Management staff at Cambridgeshire County Council are despondent after hearing that they will receive a minimal pay rise this year. This comes after enduring a three year pay freeze which has seen their salaries decrease, in real terms, by as much as 17%.
News that staff on management band pay grades are to receive a less than 1% rise is derisory and does not reflect the contribution they make to Council business says UNISON Branch Secretary, Rob Turner.

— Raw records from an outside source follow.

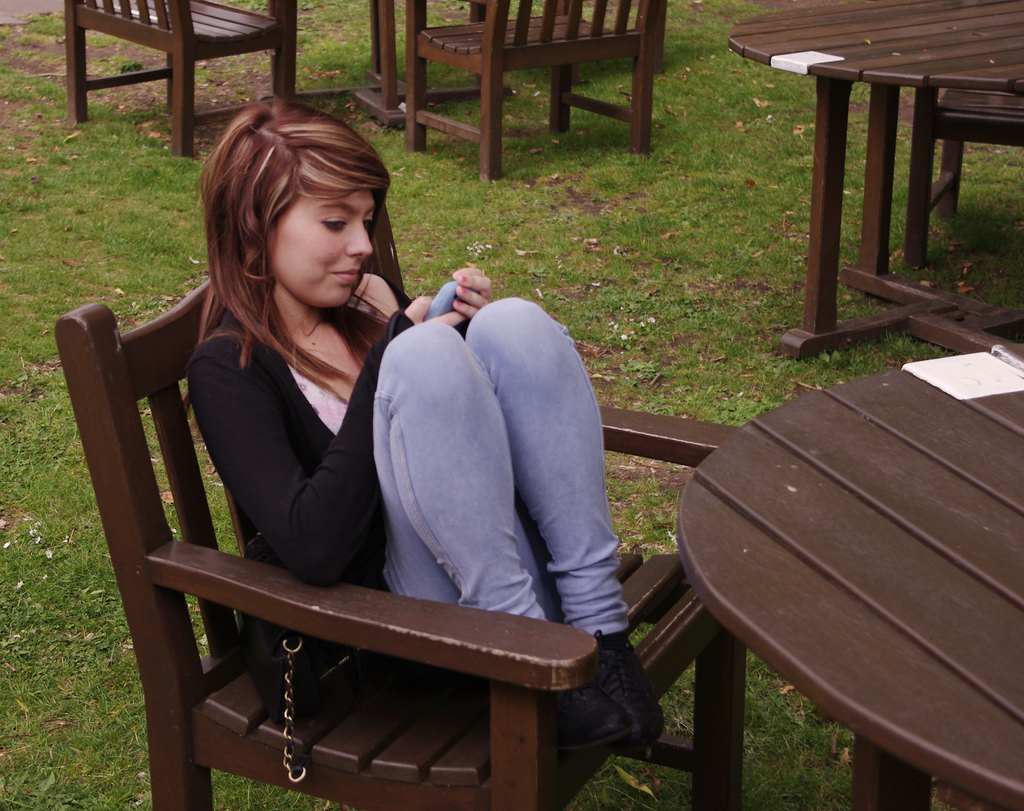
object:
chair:
[54, 279, 746, 811]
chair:
[63, 0, 296, 157]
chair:
[406, 0, 668, 183]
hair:
[169, 84, 404, 430]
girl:
[173, 82, 663, 750]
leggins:
[372, 321, 547, 621]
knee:
[377, 322, 497, 414]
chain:
[284, 638, 308, 785]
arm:
[187, 336, 381, 587]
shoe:
[558, 629, 637, 751]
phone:
[424, 281, 481, 332]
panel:
[150, 382, 241, 658]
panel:
[803, 74, 855, 334]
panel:
[599, 406, 742, 468]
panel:
[622, 554, 685, 636]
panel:
[632, 588, 723, 704]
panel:
[490, 680, 558, 811]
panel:
[145, 539, 599, 691]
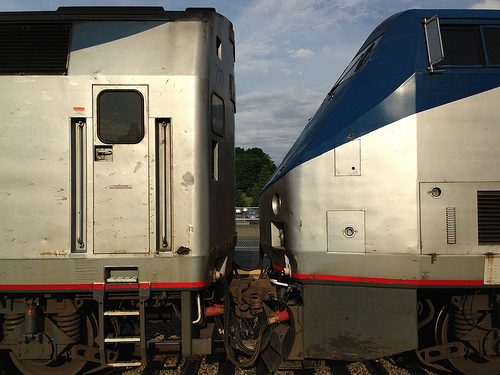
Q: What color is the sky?
A: Blue.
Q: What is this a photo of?
A: A train.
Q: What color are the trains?
A: Blue and silver.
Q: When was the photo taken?
A: Daytime.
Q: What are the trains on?
A: Rails.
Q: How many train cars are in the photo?
A: Two.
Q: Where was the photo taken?
A: At a train station.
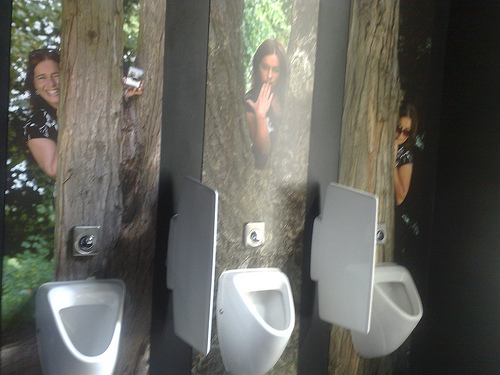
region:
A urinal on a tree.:
[18, 200, 135, 372]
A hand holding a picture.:
[92, 62, 147, 121]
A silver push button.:
[231, 214, 276, 261]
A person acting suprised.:
[208, 53, 299, 168]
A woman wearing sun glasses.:
[376, 85, 426, 220]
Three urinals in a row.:
[38, 200, 444, 374]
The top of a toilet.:
[295, 162, 390, 352]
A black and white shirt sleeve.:
[18, 102, 62, 148]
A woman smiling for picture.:
[21, 64, 73, 164]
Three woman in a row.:
[8, 31, 432, 193]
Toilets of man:
[30, 177, 431, 374]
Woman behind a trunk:
[18, 50, 146, 187]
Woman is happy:
[20, 41, 80, 112]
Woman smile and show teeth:
[20, 41, 76, 121]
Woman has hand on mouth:
[236, 35, 292, 160]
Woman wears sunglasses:
[382, 106, 417, 211]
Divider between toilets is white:
[157, 165, 227, 370]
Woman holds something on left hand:
[17, 40, 153, 167]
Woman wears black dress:
[15, 35, 88, 168]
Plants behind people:
[8, 8, 36, 315]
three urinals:
[41, 233, 457, 373]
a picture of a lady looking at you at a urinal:
[8, 42, 179, 240]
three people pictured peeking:
[14, 23, 451, 238]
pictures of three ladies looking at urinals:
[38, 23, 461, 209]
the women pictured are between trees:
[22, 16, 432, 175]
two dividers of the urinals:
[163, 175, 410, 337]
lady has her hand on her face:
[263, 48, 291, 131]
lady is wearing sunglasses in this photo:
[372, 72, 435, 211]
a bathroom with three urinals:
[24, 157, 470, 369]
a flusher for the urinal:
[234, 222, 289, 264]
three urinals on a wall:
[24, 258, 424, 373]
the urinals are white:
[30, 255, 438, 372]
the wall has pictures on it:
[4, 1, 421, 373]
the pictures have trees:
[15, 5, 415, 362]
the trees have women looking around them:
[11, 2, 422, 319]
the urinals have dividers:
[164, 171, 382, 364]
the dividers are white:
[161, 163, 389, 365]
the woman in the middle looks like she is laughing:
[243, 50, 299, 166]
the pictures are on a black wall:
[1, 0, 483, 374]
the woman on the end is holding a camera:
[117, 65, 152, 97]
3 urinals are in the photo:
[74, 240, 151, 372]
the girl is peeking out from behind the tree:
[6, 35, 79, 180]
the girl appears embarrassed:
[248, 26, 312, 164]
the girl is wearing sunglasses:
[389, 87, 426, 213]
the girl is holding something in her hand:
[115, 42, 155, 111]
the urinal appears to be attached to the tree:
[8, 0, 151, 372]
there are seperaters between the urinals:
[150, 149, 217, 367]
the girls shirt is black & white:
[18, 95, 61, 157]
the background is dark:
[416, 94, 491, 221]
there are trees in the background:
[244, 9, 291, 40]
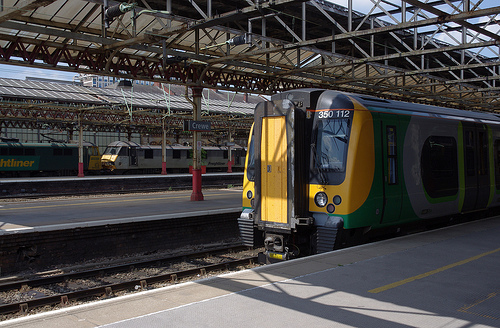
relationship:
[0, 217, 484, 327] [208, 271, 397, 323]
caution area on platform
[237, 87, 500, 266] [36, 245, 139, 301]
train on tracks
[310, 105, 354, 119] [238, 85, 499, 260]
identification number on train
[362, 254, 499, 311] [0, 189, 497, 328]
lines on paved walkway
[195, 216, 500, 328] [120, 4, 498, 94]
shadow from girder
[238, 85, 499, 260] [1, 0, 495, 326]
train in station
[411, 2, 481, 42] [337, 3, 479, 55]
sky seen through girders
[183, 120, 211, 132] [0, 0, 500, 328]
blue sign of station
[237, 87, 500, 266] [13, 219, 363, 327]
train on track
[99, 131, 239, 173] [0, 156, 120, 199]
train on track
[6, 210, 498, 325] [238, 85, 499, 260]
paved walkway next to train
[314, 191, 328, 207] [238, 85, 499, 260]
headlight in front of a train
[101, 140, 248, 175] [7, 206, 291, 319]
train on track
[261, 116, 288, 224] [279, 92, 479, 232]
door on train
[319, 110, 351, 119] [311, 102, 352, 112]
identification number under a line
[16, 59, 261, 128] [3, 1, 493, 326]
roof of train station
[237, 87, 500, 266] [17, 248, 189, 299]
train on track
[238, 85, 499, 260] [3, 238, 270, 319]
train on track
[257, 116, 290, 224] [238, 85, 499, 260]
door of train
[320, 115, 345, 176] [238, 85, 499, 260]
window of train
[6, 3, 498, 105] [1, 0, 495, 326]
roof of station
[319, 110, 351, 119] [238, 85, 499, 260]
identification number of train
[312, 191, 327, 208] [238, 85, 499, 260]
headlight of train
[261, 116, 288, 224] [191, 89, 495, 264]
door of train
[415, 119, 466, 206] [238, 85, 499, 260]
window of train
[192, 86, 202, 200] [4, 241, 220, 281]
metal pole near tracks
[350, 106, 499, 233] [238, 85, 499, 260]
green side of train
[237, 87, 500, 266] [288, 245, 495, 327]
train on platform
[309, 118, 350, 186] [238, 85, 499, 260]
window of train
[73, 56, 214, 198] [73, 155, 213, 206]
steel poles with red bottoms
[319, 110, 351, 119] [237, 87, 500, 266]
identification number on train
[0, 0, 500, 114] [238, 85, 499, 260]
girder above train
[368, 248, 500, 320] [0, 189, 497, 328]
lines on paved walkway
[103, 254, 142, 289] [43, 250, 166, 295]
gravel between tracks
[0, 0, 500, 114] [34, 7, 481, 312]
girder on station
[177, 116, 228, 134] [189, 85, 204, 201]
blue sign on metal pole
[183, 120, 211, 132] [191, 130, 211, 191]
blue sign fastened to pole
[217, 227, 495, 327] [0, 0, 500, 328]
shadow on station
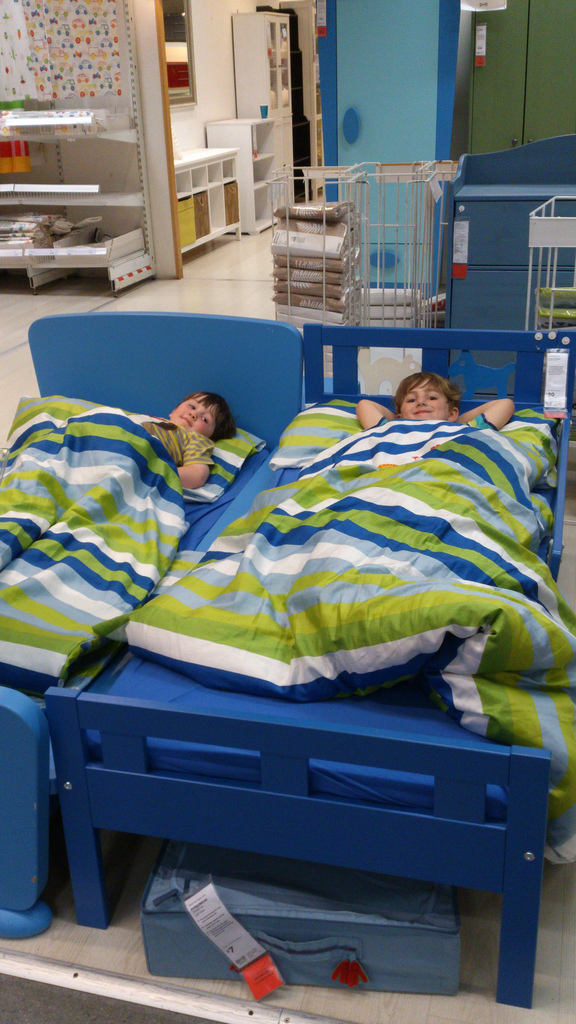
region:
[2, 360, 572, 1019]
A couple of children in bed.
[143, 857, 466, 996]
A gray box under the bed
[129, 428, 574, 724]
A multi color blanket.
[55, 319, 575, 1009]
A dark blue bed.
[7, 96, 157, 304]
A white shelf by a wall.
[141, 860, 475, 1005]
A gray box with red and white tags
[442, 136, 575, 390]
A smoke blue changing table.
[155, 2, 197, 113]
A mirror on a wall.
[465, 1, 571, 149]
A green cabinet with a red and white tag.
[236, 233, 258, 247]
a tile in a floor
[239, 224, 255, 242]
a tile in a floor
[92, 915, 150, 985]
a tile in a floor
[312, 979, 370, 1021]
a tile in a floor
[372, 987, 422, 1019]
a tile in a floor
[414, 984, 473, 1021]
a tile in a floor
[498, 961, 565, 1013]
a tile in a floor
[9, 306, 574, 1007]
Two kids lying on the bed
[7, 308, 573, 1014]
Two blue beds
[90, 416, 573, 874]
Blue, green and white comforter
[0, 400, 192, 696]
Blue, green and white comforter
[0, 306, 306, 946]
Boy lying on blue bed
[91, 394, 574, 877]
Match comforter and pillow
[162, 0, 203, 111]
Mirror on the wall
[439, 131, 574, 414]
Blue changing table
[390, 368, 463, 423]
face of a boy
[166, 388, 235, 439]
Face of a boy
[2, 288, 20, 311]
a tile in a floor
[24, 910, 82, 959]
a tile in a floor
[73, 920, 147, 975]
a tile in a floor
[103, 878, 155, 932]
a tile in a floor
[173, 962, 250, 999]
a tile in a floor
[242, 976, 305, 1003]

Mr Turner continues, “Management band pay is set and agreed by the Council’s Strategic Management Team and approval is sought from the elected County Council members. UNISON has no formal involvement in this process but we say that all staff should receive the same increase. The council has budgeted for a 1% rise across all staff and it is only right that they should implement this for their managers. This situation is not new but is an issue that crops up every year. One way to resolve it would be to bring management band into national bargaining which would prevent the Council seeking to divide management and non-management staff in this way.”
Speaking about the future 3% pay cut which was announced recently by the Chief Executive Mark Lloyd and reported by the CEN on Friday September 13, Rob Turner says “your article is correct in that the Council is seeking to deliver a further 3% saving to staffing costs. We are involved in informal discussions but it appears clear that the leaders of the council want this saving delivered by introducing mandatory unpaid leave, reduced sickness benefits and a withdrawal from national pay bargaining. Withdrawal from national pay bargaining, strangely enough, will not deliver any savings at all - so the question of why Council leaders insist on this proposal needs to be asked? We also predict that there will be further cuts for all Council staff in future years and the picture is not very bright. We are consistently being told that what Council leaders want is a negotiated settlement to the current informal talks and we have put forward suggestions for equivalent savings, which would not see these cuts to employee’s terms and conditions, yet we are ignored. I believe there is a hidden agenda with the Council leaders seeking to deliver the same cuts as those that are currently being implemented in our Northamptonshire shared services council. I also believe that the Council, by not giving management the budgeted pay rise this year, are giving a clear indication of what all staff will face if we come out of national bargaining.”
Speaking about the comments made by Councillor Maurice Leeke in Fridays CEN about the ‘devastating’ effect on ‘staff morale’, Mr Turner stated that “morale is already at rock bottom and these cuts, which will drive our members further into poverty, will only serve as a driver for staff to seek work elsewhere. We are already the lowest paid employees in the public sector within Cambridgeshire. The City Council has implemented a Living Wage as a standard for City Council staff, where the County Council, which is supposed to be a leading Council, has over 800 of its staff being paid below the Living Wage.”
Pressed about staff leaving for work elsewhere Mr Turner said “an example would be of our hard working UNISON members in social care. Every County who borders Cambridgeshire pays their social workers more. Norfolk has recently announced a £16.5 million investment in their children’s services alone, yet our social workers are working under enormous pressure with staff shortages and increasing workloads. Cambridgeshire County Council seeks to resolve this problem by employing agency workers on salaries which are over double what they are willing to pay Council workers. Is it any wonder moral is low? Council leaders need to invest in and support their staff. These informal talks to cut wages and terms and conditions need to be ended and discussions need to start that will aim to deliver a committed and valued workforce.”